Since 2021, gas consumption in Europe has been falling due to high prices, energy efficiency policies, and the growth of renewables. At the same time, LNG has taken on an increasingly important role in supply, with diversification towards the United States, Qatar, Norway... and Nigeria. In the short term, the EU remains a solvent market: it still needs to replace Russian volumes and secure its winter supplies, while reducing the share of gas in its energy mix by 2030-2050.

For Brussels, the goal is to limit geopolitical risk without depending on a single supplier. For Abuja, the challenge is to quickly monetize its reserves before demand and prices decline permanently.

Nigeria's main tool is the Bonny Island liquefaction complex, operated by Nigeria LNG (NLNG), which brings together the national company NNPC and several international majors. The six existing trains have a capacity of around 22 million tons per year and already supply European customers. The Train 7 project is expected to increase this capacity to nearly 30 million tons, an increase of around one-third by the end of the decade.

This ramp-up coincides with the timetable for Russian gas to exit Europe, but NLNG has often operated below its nominal capacity due to gas supply problems and attacks on infrastructure in the Niger Delta. To stabilize flows, Abuja needs to secure upstream gas, reduce losses related to insecurity, and make investment rules more predictable.

Beyond LNG, Abuja is promoting two major gas pipeline projects to Europe: a coastal corridor via Nigeria-Morocco and a trans-Saharan route via Niger and Algeria. These would strengthen the country's role as a gas hub, but require massive investment, cross unstable areas, and would only be profitable if European gas demand remains strong for several decades.

The EU presents Nigeria as a "reliable partner" in its diversification strategy and is stepping up high-level missions, negotiations on LNG volumes, and offers of support to secure facilities. Mirroring this, Abuja is promoting its "Decade of Gas" and its Energy Transition Plan, which make gas a transition fuel for electricity and domestic cooking.

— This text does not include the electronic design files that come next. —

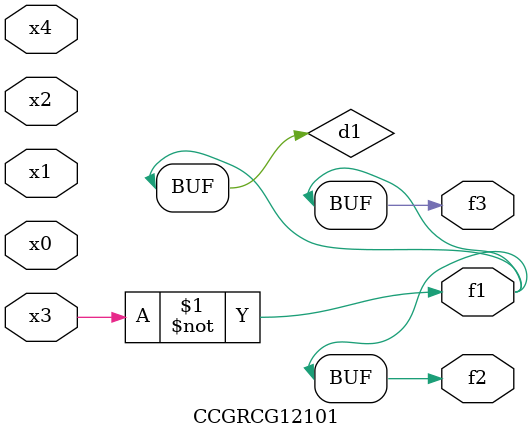
<source format=v>
module CCGRCG12101(
	input x0, x1, x2, x3, x4,
	output f1, f2, f3
);

	wire d1, d2;

	xnor (d1, x3);
	not (d2, x1);
	assign f1 = d1;
	assign f2 = d1;
	assign f3 = d1;
endmodule

</source>
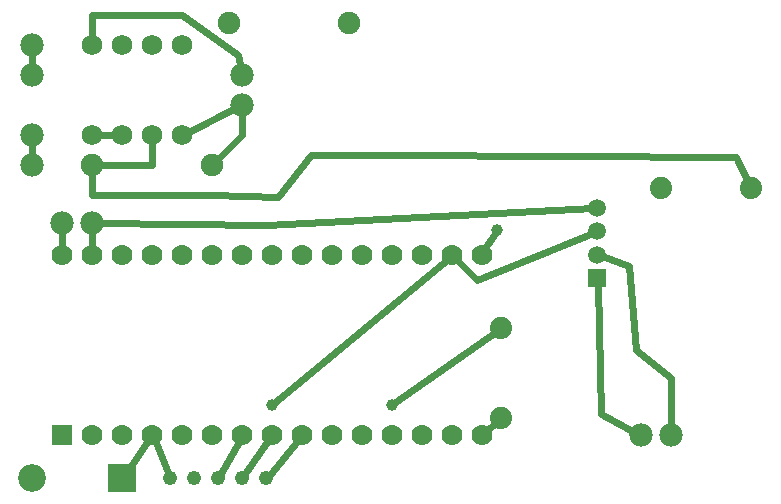
<source format=gtl>
G04 MADE WITH FRITZING*
G04 WWW.FRITZING.ORG*
G04 DOUBLE SIDED*
G04 HOLES PLATED*
G04 CONTOUR ON CENTER OF CONTOUR VECTOR*
%ASAXBY*%
%FSLAX23Y23*%
%MOIN*%
%OFA0B0*%
%SFA1.0B1.0*%
%ADD10C,0.070000*%
%ADD11C,0.048000*%
%ADD12C,0.068000*%
%ADD13C,0.092000*%
%ADD14C,0.074000*%
%ADD15C,0.078000*%
%ADD16C,0.075000*%
%ADD17C,0.039370*%
%ADD18C,0.059200*%
%ADD19R,0.070000X0.069972*%
%ADD20R,0.092000X0.092000*%
%ADD21R,0.059200X0.059200*%
%ADD22C,0.024000*%
%LNCOPPER1*%
G90*
G70*
G54D10*
X209Y233D03*
X309Y233D03*
X409Y233D03*
X509Y233D03*
X609Y233D03*
X709Y233D03*
X809Y233D03*
X909Y233D03*
X1009Y233D03*
X1109Y233D03*
X1209Y233D03*
X1309Y233D03*
X1409Y233D03*
X1509Y233D03*
X1609Y233D03*
X209Y833D03*
X309Y833D03*
X409Y833D03*
X509Y833D03*
X609Y833D03*
X709Y833D03*
X809Y833D03*
X909Y833D03*
X1009Y833D03*
X1109Y833D03*
X1209Y833D03*
X1309Y833D03*
X1409Y833D03*
X1509Y833D03*
X1609Y833D03*
G54D11*
X808Y89D03*
X728Y89D03*
X648Y89D03*
X568Y89D03*
X889Y89D03*
X809Y89D03*
G54D12*
X309Y1233D03*
X409Y1233D03*
X509Y1233D03*
X609Y1233D03*
X609Y1533D03*
X509Y1533D03*
X409Y1533D03*
X309Y1533D03*
X309Y1233D03*
X409Y1233D03*
X509Y1233D03*
X609Y1233D03*
X609Y1533D03*
X509Y1533D03*
X409Y1533D03*
X309Y1533D03*
G54D13*
X409Y89D03*
X109Y89D03*
G54D14*
X1670Y289D03*
X1670Y589D03*
X1670Y289D03*
X1670Y589D03*
X2205Y1055D03*
X2505Y1055D03*
X2205Y1055D03*
X2505Y1055D03*
G54D15*
X109Y1233D03*
X109Y1133D03*
G54D16*
X763Y1605D03*
X1163Y1605D03*
X309Y1133D03*
X709Y1133D03*
G54D15*
X809Y1433D03*
X809Y1333D03*
X109Y1533D03*
X109Y1433D03*
X209Y941D03*
X309Y941D03*
G54D17*
X1309Y333D03*
G54D18*
X1992Y755D03*
X1992Y991D03*
X1992Y913D03*
X1992Y834D03*
G54D17*
X909Y333D03*
X1658Y917D03*
G54D15*
X2139Y232D03*
X2239Y232D03*
G54D19*
X209Y233D03*
G54D20*
X409Y89D03*
G54D21*
X1992Y755D03*
G54D22*
X1654Y910D02*
X1612Y845D01*
D02*
X1612Y845D02*
X1613Y851D01*
D02*
X800Y217D02*
X734Y99D01*
D02*
X899Y218D02*
X815Y98D01*
D02*
X998Y219D02*
X896Y97D01*
D02*
X109Y1152D02*
X109Y1214D01*
D02*
X926Y1027D02*
X1037Y1166D01*
D02*
X1304Y1166D02*
X2454Y1159D01*
D02*
X1037Y1166D02*
X1304Y1166D01*
D02*
X309Y1033D02*
X709Y1033D01*
D02*
X709Y1033D02*
X926Y1027D01*
D02*
X2454Y1159D02*
X2497Y1071D01*
D02*
X309Y1116D02*
X309Y1033D01*
D02*
X109Y1452D02*
X109Y1514D01*
D02*
X309Y851D02*
X309Y922D01*
D02*
X209Y851D02*
X209Y922D01*
D02*
X1720Y977D02*
X1976Y991D01*
D02*
X890Y933D02*
X1720Y977D01*
D02*
X328Y941D02*
X890Y933D01*
D02*
X609Y1633D02*
X793Y1499D01*
D02*
X309Y1633D02*
X509Y1632D01*
D02*
X509Y1632D02*
X609Y1633D01*
D02*
X793Y1499D02*
X805Y1452D01*
D02*
X309Y1549D02*
X309Y1633D01*
D02*
X807Y1233D02*
X721Y1145D01*
D02*
X809Y1314D02*
X807Y1233D01*
D02*
X325Y1233D02*
X393Y1233D01*
D02*
X792Y1325D02*
X623Y1240D01*
D02*
X509Y1134D02*
X327Y1133D01*
D02*
X509Y1217D02*
X509Y1134D01*
D02*
X516Y216D02*
X564Y99D01*
D02*
X499Y218D02*
X424Y110D01*
D02*
X1495Y821D02*
X915Y338D01*
D02*
X1315Y338D02*
X1656Y578D01*
D02*
X1622Y245D02*
X1657Y277D01*
D02*
X1592Y750D02*
X1522Y820D01*
D02*
X1978Y907D02*
X1592Y750D01*
D02*
X2098Y796D02*
X2007Y829D01*
D02*
X2121Y517D02*
X2098Y796D01*
D02*
X2238Y423D02*
X2121Y517D01*
D02*
X2239Y251D02*
X2238Y423D01*
D02*
X2005Y303D02*
X1993Y732D01*
D02*
X2122Y241D02*
X2005Y303D01*
G04 End of Copper1*
M02*
</source>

This convergence of interests is real, but asymmetrical. For the EU, Nigeria remains one supplier among many in an increasingly diversified portfolio. For Nigeria, access to the European market is a crucial source of foreign exchange in a context of external deficits and high import needs, which limits its negotiating margin.

On a macroeconomic level, the country remains highly dependent on hydrocarbons for its export revenues and a significant portion of its public revenues. An increase in LNG flows to Europe may improve the balance of payments, but it also increases the economy's vulnerability to the price and demand cycles of a single product in a region that is moving towards decarbonization.

In a context of chronic electricity shortages and a fragile grid, directing a growing share of gas resources toward exports, without reserving volumes for the domestic market, may delay industrialization and keep energy costs high for households and businesses. And if the EU rapidly reduces its gas consumption in the 2030s, infrastructure designed to operate for several decades (liquefaction trains, transcontinental gas pipelines, dedicated gas fields) may never be used to full capacity, leaving Nigeria with high debts and assets that are difficult to convert.

The new gas-oil partnerships between Nigeria and Europe represent an opportunity in the short and medium term: they make it possible to capture financial flows, consolidate the country's place on the global energy map, and negotiate technology transfers. However, without a clear strategy for economic diversification and strengthening the domestic energy market, they may also trap Nigeria in renewed dependence, this time on European climate and industrial choices.

The line between opportunity and dependence will be drawn less in the contracts signed than in the use of the revenue. If gas revenues finance electrification, productive infrastructure, and the rise of low-carbon energies, the country will be able to turn this situation into a springboard. If, on the contrary, they prolong a rent model that does little to redistribute wealth, Nigeria will have missed another opportunity to convert its resources into sustainable development.